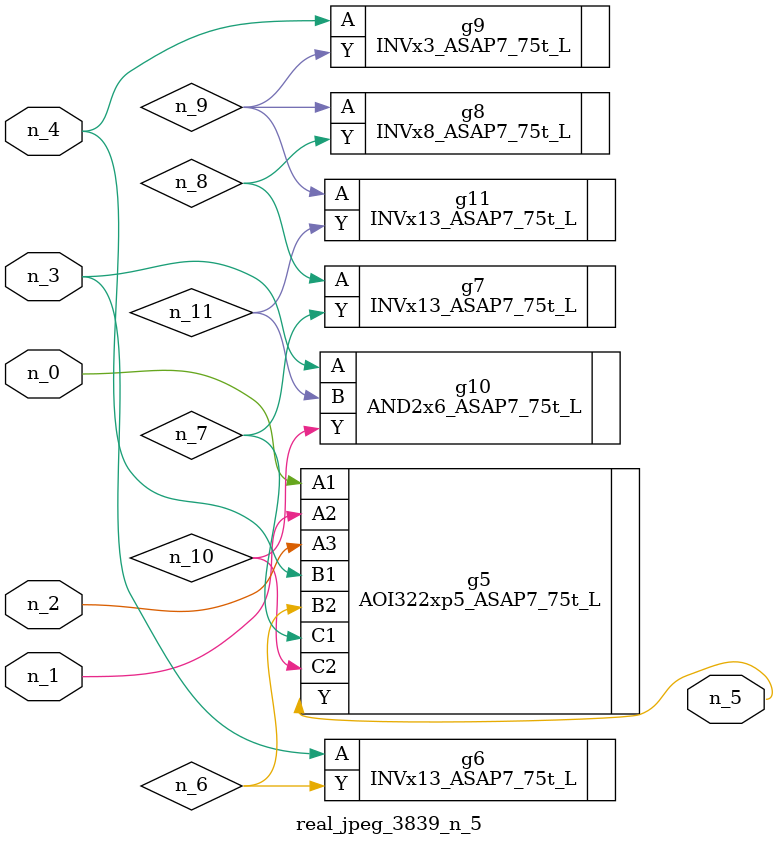
<source format=v>
module real_jpeg_3839_n_5 (n_4, n_0, n_1, n_2, n_3, n_5);

input n_4;
input n_0;
input n_1;
input n_2;
input n_3;

output n_5;

wire n_8;
wire n_11;
wire n_6;
wire n_7;
wire n_10;
wire n_9;

AOI322xp5_ASAP7_75t_L g5 ( 
.A1(n_0),
.A2(n_1),
.A3(n_2),
.B1(n_4),
.B2(n_6),
.C1(n_7),
.C2(n_10),
.Y(n_5)
);

INVx13_ASAP7_75t_L g6 ( 
.A(n_3),
.Y(n_6)
);

AND2x6_ASAP7_75t_L g10 ( 
.A(n_3),
.B(n_11),
.Y(n_10)
);

INVx3_ASAP7_75t_L g9 ( 
.A(n_4),
.Y(n_9)
);

INVx13_ASAP7_75t_L g7 ( 
.A(n_8),
.Y(n_7)
);

INVx8_ASAP7_75t_L g8 ( 
.A(n_9),
.Y(n_8)
);

INVx13_ASAP7_75t_L g11 ( 
.A(n_9),
.Y(n_11)
);


endmodule
</source>
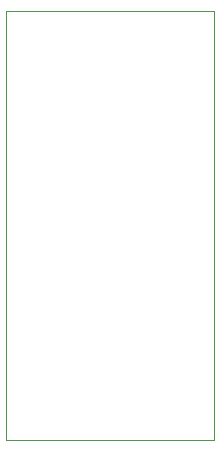
<source format=gbr>
G04 #@! TF.GenerationSoftware,KiCad,Pcbnew,(5.1.5)-3*
G04 #@! TF.CreationDate,2021-05-27T18:06:52+01:00*
G04 #@! TF.ProjectId,C595,43353935-2e6b-4696-9361-645f70636258,rev?*
G04 #@! TF.SameCoordinates,Original*
G04 #@! TF.FileFunction,Profile,NP*
%FSLAX46Y46*%
G04 Gerber Fmt 4.6, Leading zero omitted, Abs format (unit mm)*
G04 Created by KiCad (PCBNEW (5.1.5)-3) date 2021-05-27 18:06:52*
%MOMM*%
%LPD*%
G04 APERTURE LIST*
%ADD10C,0.050000*%
G04 APERTURE END LIST*
D10*
X139827000Y-185674000D02*
X139827000Y-149352000D01*
X157480000Y-185674000D02*
X139827000Y-185674000D01*
X157480000Y-149352000D02*
X157480000Y-185674000D01*
X139827000Y-149352000D02*
X157480000Y-149352000D01*
M02*

</source>
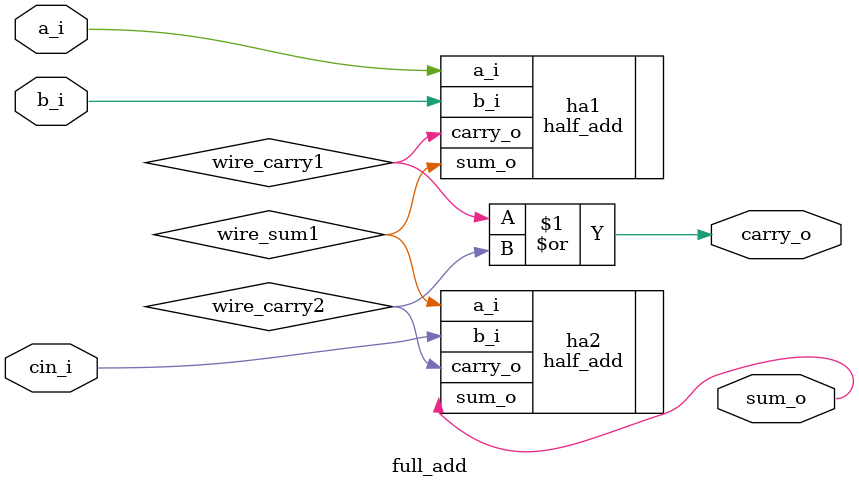
<source format=sv>
`timescale 1ns/1ps

module full_add(
    input logic [0:0] a_i,
    input logic [0:0] b_i,
    input logic [0:0] cin_i,
    output logic [0:0] sum_o,
    output logic [0:0] carry_o
);

    wire [0:0] wire_sum1;
    wire [0:0] wire_carry1;
    wire [0:0] wire_carry2;

    half_add ha1 (
        .a_i(a_i),
        .b_i(b_i),
        .sum_o(wire_sum1),
        .carry_o(wire_carry1)
    );

    half_add ha2 (
        .a_i(wire_sum1),
        .b_i(cin_i),
        .sum_o(sum_o),
        .carry_o(wire_carry2)
    );

    assign carry_o = wire_carry1 | wire_carry2;

endmodule



</source>
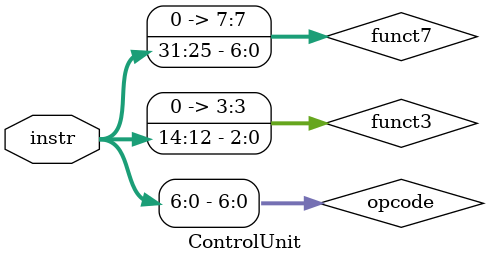
<source format=v>
module ControlUnit(
  input [31:0] instr
  );

  wire [6:0] opcode;
  wire [3:0] funct3;
  wire [7:0] funct7;

  assign opcode = instr[6:0];
  assign funct3 = instr[14:12];
  assign funct7 = instr[31:25];

  always @(*)
  begin
    case(opcode) 
      7'b011_0011: begin
      end               
      default: begin
      end  
    endcase
  end
endmodule




</source>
========================================
> [Problem]:
Go through the data above and transcribe it in full, omitting any image.

> [Your response]:
<source format=v>
module real_jpeg_3839_n_5 (n_4, n_0, n_1, n_2, n_3, n_5);

input n_4;
input n_0;
input n_1;
input n_2;
input n_3;

output n_5;

wire n_8;
wire n_11;
wire n_6;
wire n_7;
wire n_10;
wire n_9;

AOI322xp5_ASAP7_75t_L g5 ( 
.A1(n_0),
.A2(n_1),
.A3(n_2),
.B1(n_4),
.B2(n_6),
.C1(n_7),
.C2(n_10),
.Y(n_5)
);

INVx13_ASAP7_75t_L g6 ( 
.A(n_3),
.Y(n_6)
);

AND2x6_ASAP7_75t_L g10 ( 
.A(n_3),
.B(n_11),
.Y(n_10)
);

INVx3_ASAP7_75t_L g9 ( 
.A(n_4),
.Y(n_9)
);

INVx13_ASAP7_75t_L g7 ( 
.A(n_8),
.Y(n_7)
);

INVx8_ASAP7_75t_L g8 ( 
.A(n_9),
.Y(n_8)
);

INVx13_ASAP7_75t_L g11 ( 
.A(n_9),
.Y(n_11)
);


endmodule
</source>
<source format=gbr>
G04 #@! TF.GenerationSoftware,KiCad,Pcbnew,(5.1.5)-3*
G04 #@! TF.CreationDate,2021-05-27T18:06:52+01:00*
G04 #@! TF.ProjectId,C595,43353935-2e6b-4696-9361-645f70636258,rev?*
G04 #@! TF.SameCoordinates,Original*
G04 #@! TF.FileFunction,Profile,NP*
%FSLAX46Y46*%
G04 Gerber Fmt 4.6, Leading zero omitted, Abs format (unit mm)*
G04 Created by KiCad (PCBNEW (5.1.5)-3) date 2021-05-27 18:06:52*
%MOMM*%
%LPD*%
G04 APERTURE LIST*
%ADD10C,0.050000*%
G04 APERTURE END LIST*
D10*
X139827000Y-185674000D02*
X139827000Y-149352000D01*
X157480000Y-185674000D02*
X139827000Y-185674000D01*
X157480000Y-149352000D02*
X157480000Y-185674000D01*
X139827000Y-149352000D02*
X157480000Y-149352000D01*
M02*

</source>
<source format=sv>
`timescale 1ns/1ps

module full_add(
    input logic [0:0] a_i,
    input logic [0:0] b_i,
    input logic [0:0] cin_i,
    output logic [0:0] sum_o,
    output logic [0:0] carry_o
);

    wire [0:0] wire_sum1;
    wire [0:0] wire_carry1;
    wire [0:0] wire_carry2;

    half_add ha1 (
        .a_i(a_i),
        .b_i(b_i),
        .sum_o(wire_sum1),
        .carry_o(wire_carry1)
    );

    half_add ha2 (
        .a_i(wire_sum1),
        .b_i(cin_i),
        .sum_o(sum_o),
        .carry_o(wire_carry2)
    );

    assign carry_o = wire_carry1 | wire_carry2;

endmodule



</source>
<source format=v>
module ControlUnit(
  input [31:0] instr
  );

  wire [6:0] opcode;
  wire [3:0] funct3;
  wire [7:0] funct7;

  assign opcode = instr[6:0];
  assign funct3 = instr[14:12];
  assign funct7 = instr[31:25];

  always @(*)
  begin
    case(opcode) 
      7'b011_0011: begin
      end               
      default: begin
      end  
    endcase
  end
endmodule




</source>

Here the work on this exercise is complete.